> _Excerpted passage_:
○ ○ ○ ○

A fat cake is a ball of deep-fried dough that originated in South Africa, where it remains one of the most popular street foods. Known formally as vetkoek (Afrikaans for “fat cake”) or amagwinya in Zulu and Xhosa, it looks like a doughnut without a hole and is eaten plain, filled with savory mince, or spread with jam. The term “fat cake” also shows up in a completely different context: suet-based cakes made to feed wild birds. Both meanings are worth understanding.
The South African Street Food
Vetkoek traces back to the 1830s, when Dutch settlers known as Voortrekkers needed portable, durable food for long journeys into the South African interior. They developed a simple yeast dough that could be fried in animal fat over a campfire. That practical trail food evolved into a national comfort dish sold by roadside vendors, hawkers at taxi ranks, fast food shops, and family-owned takeaway restaurants across South Africa, Namibia, and Botswana.

○ ○ ○ ○

> _Instructions for the task_: Write the next part of the passage on fat cakes, starting after its final sentence. The records are separate from the passage on fat cakes.

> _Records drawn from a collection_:
○ ○ ○ ○

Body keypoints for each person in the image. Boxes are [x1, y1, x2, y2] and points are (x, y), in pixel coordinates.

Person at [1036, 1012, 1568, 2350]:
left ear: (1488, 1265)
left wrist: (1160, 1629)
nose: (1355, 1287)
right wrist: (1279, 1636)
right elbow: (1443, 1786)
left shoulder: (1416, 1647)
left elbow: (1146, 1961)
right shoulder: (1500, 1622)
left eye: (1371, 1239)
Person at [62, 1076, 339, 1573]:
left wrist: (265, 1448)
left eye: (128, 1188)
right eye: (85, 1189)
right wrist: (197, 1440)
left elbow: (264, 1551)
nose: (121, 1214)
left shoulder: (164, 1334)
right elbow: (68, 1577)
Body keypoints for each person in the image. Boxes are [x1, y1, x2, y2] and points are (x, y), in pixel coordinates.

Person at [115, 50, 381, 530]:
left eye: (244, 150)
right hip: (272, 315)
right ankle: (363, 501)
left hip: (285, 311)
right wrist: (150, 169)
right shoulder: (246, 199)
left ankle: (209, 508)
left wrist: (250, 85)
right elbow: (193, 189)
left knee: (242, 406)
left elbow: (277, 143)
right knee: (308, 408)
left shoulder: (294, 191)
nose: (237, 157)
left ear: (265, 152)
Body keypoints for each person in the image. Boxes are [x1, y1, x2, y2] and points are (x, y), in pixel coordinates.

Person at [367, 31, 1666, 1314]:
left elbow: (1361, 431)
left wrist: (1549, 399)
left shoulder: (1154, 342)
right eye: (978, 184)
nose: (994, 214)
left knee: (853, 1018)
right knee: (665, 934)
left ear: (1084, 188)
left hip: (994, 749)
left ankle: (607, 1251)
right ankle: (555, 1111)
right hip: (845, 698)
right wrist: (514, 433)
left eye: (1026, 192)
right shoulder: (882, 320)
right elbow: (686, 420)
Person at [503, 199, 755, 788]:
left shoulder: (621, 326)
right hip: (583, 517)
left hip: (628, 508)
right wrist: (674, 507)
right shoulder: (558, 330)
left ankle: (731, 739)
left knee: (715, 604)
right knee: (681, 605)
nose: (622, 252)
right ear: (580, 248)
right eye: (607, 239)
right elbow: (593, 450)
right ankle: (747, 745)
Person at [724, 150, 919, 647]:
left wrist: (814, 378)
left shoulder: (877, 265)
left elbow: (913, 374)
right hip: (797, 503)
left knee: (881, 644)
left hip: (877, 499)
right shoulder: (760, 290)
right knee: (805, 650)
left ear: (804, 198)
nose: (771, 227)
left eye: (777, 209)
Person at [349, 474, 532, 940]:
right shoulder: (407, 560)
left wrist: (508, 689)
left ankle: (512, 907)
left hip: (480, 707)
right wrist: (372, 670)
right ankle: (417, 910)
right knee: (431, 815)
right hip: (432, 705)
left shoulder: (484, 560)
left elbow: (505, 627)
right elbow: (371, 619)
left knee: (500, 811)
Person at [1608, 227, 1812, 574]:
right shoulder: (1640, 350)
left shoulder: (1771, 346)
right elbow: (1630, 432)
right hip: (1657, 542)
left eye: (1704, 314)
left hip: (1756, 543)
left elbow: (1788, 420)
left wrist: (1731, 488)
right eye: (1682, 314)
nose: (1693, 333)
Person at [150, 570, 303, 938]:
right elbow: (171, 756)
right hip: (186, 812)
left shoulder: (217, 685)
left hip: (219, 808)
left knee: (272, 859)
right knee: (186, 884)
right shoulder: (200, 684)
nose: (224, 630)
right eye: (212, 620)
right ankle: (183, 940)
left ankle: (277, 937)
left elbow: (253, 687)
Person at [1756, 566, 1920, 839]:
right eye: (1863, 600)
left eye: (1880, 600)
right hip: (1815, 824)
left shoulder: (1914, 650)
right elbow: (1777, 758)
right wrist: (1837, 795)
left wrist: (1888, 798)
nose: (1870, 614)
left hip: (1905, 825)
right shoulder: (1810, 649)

○ ○ ○ ○

> _Answer for the task_:
The basic recipe is straightforward: flour, yeast, sugar, salt, and water are mixed into a soft dough, left to rise, then shaped into balls and deep-fried until golden brown. The outside gets crisp while the inside stays fluffy and slightly chewy. Some versions skip yeast and use baking powder for a quicker result, producing a denser texture closer to a fritter.
What makes vetkoek versatile is how it’s served. The most classic pairing is curried beef mince spooned into a split-open fat cake, essentially a fried bread sandwich. Sweet versions get a generous layer of apricot jam, syrup, or honey. You’ll also find them stuffed with polony (a type of bologna), cheese, or even peanut butter. At African cultural events and festivals, fat cakes are as common as hot dogs at an American ballpark.
Nutrition in a Fat Cake
Because the dough absorbs oil during frying, fat cakes are calorie-dense. A single 150-gram vetkoek (roughly the size of a large fist) contains about 400 calories. A larger portion, around one cup of dough by weight, climbs to roughly 630 calories with about 31 grams of total fat, including nearly 8 grams of saturated fat. For context, the World Health Organization recommends keeping saturated fat below 10% of your total daily calories, which works out to about 22 grams on a 2,000-calorie diet. One large fat cake can deliver more than a third of that limit before you add any filling.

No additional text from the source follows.